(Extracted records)
___

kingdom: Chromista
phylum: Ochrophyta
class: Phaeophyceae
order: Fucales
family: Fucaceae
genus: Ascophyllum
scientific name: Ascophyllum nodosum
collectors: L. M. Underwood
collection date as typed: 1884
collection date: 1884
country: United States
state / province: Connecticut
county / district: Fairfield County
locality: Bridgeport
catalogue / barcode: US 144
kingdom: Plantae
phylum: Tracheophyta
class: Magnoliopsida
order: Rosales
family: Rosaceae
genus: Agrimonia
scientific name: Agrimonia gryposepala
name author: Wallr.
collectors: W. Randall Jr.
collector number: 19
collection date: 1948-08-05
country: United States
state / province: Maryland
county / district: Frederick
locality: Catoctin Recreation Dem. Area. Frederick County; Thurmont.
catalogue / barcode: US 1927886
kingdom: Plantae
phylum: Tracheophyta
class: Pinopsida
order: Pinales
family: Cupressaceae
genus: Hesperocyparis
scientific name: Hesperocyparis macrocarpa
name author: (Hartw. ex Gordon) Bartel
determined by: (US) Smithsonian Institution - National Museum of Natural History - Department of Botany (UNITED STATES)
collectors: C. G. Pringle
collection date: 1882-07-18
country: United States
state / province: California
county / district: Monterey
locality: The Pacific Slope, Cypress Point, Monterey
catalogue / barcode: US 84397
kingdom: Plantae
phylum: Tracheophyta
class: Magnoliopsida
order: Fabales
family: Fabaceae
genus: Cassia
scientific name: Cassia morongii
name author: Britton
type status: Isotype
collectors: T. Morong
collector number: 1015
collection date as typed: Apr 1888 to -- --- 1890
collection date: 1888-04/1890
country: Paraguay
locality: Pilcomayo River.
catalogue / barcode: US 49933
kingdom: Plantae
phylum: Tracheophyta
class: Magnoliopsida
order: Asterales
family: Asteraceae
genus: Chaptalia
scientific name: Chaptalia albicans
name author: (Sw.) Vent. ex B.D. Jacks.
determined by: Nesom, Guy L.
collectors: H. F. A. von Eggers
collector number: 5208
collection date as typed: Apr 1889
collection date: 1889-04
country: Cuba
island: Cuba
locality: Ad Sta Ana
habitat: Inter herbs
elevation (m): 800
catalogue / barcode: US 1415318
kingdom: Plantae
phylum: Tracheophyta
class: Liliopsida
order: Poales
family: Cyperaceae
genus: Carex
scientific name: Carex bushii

___

_EXERCISE_: Copy out every line of the material above, word for word, with nothing changed.

_EXPECTED ANSWER_:
kingdom: Chromista
phylum: Ochrophyta
class: Phaeophyceae
order: Fucales
family: Fucaceae
genus: Ascophyllum
scientific name: Ascophyllum nodosum
collectors: L. M. Underwood
collection date as typed: 1884
collection date: 1884
country: United States
state / province: Connecticut
county / district: Fairfield County
locality: Bridgeport
catalogue / barcode: US 144
kingdom: Plantae
phylum: Tracheophyta
class: Magnoliopsida
order: Rosales
family: Rosaceae
genus: Agrimonia
scientific name: Agrimonia gryposepala
name author: Wallr.
collectors: W. Randall Jr.
collector number: 19
collection date: 1948-08-05
country: United States
state / province: Maryland
county / district: Frederick
locality: Catoctin Recreation Dem. Area. Frederick County; Thurmont.
catalogue / barcode: US 1927886
kingdom: Plantae
phylum: Tracheophyta
class: Pinopsida
order: Pinales
family: Cupressaceae
genus: Hesperocyparis
scientific name: Hesperocyparis macrocarpa
name author: (Hartw. ex Gordon) Bartel
determined by: (US) Smithsonian Institution - National Museum of Natural History - Department of Botany (UNITED STATES)
collectors: C. G. Pringle
collection date: 1882-07-18
country: United States
state / province: California
county / district: Monterey
locality: The Pacific Slope, Cypress Point, Monterey
catalogue / barcode: US 84397
kingdom: Plantae
phylum: Tracheophyta
class: Magnoliopsida
order: Fabales
family: Fabaceae
genus: Cassia
scientific name: Cassia morongii
name author: Britton
type status: Isotype
collectors: T. Morong
collector number: 1015
collection date as typed: Apr 1888 to -- --- 1890
collection date: 1888-04/1890
country: Paraguay
locality: Pilcomayo River.
catalogue / barcode: US 49933
kingdom: Plantae
phylum: Tracheophyta
class: Magnoliopsida
order: Asterales
family: Asteraceae
genus: Chaptalia
scientific name: Chaptalia albicans
name author: (Sw.) Vent. ex B.D. Jacks.
determined by: Nesom, Guy L.
collectors: H. F. A. von Eggers
collector number: 5208
collection date as typed: Apr 1889
collection date: 1889-04
country: Cuba
island: Cuba
locality: Ad Sta Ana
habitat: Inter herbs
elevation (m): 800
catalogue / barcode: US 1415318
kingdom: Plantae
phylum: Tracheophyta
class: Liliopsida
order: Poales
family: Cyperaceae
genus: Carex
scientific name: Carex bushii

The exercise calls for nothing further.